La primera cosa que hizo fue colocar el cactus. Lo puso en la cornisa de la torrecilla de la sala, donde al menos se filtraba algo de luz. Fue Saraub quien le puso el nombre. Un mes después de haberse mudado a su casa en York Avenue, había escrito «Lobezno» con un nítido bolígrafo negro en un trozo de cinta adhesiva y lo había colocado en la maceta naranja.

—Pequeño, necesitas un nombre —le dijo, como si hubiera estado preocupado por el espinoso miembro de su familia y al fin hubiera hecho algo para solucionarlo.

Con Lobezno en un lugar seguro, pintó las paredes del fondo de ambas habitaciones. Se decidió por un blanco metálico Calvin Klein, alegre, pero no ridículo. Después de eso colgó sus bocetos a lo largo del pasillo. La mayoría de ellos eran esbozos de un jardín de retiro, situado encima del edificio de oficinas Parkside Plaza en la calle 59, en el que había estado trabajando desde que comenzó a trabajar en Vesuvius. Iba más despacio de lo esperado, lo cual no hacía mucha gracia en la oficina. Al día siguiente por la mañana se realizaba el próximo informe de estado y no tenía muchas ganas.

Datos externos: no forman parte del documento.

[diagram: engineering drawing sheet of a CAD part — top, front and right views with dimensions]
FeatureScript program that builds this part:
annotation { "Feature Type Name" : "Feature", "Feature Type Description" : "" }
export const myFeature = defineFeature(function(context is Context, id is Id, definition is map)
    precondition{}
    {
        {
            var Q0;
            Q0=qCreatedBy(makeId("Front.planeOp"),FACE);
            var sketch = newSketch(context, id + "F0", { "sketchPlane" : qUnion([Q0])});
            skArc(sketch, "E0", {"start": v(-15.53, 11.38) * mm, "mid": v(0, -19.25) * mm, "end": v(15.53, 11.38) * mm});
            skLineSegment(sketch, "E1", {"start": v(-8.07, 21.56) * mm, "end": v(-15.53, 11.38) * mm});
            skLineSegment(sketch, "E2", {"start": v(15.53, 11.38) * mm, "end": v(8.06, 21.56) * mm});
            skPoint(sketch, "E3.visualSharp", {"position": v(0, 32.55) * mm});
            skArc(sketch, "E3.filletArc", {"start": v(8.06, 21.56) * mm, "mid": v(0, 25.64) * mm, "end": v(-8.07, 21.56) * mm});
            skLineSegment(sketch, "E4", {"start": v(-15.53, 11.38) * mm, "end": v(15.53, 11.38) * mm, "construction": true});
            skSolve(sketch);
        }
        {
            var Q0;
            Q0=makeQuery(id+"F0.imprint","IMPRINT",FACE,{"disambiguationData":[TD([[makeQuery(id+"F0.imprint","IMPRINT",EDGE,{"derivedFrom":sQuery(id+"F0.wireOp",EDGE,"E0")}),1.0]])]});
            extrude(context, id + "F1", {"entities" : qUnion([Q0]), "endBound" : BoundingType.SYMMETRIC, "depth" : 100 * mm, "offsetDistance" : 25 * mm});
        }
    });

Existía la clara posibilidad de que rodaran cabezas o de que, al menos, alguien fuera a engrosar la lista del paro.

Después de deshacer las maletas, acampó con un colchón inflable en el salón y vio el maratón de clásicos de la TBS. Alguien todavía estaba pagando la televisión por cable, lo cual le venía bien, aunque era inquietante: Clara había asesinado a su familia en julio.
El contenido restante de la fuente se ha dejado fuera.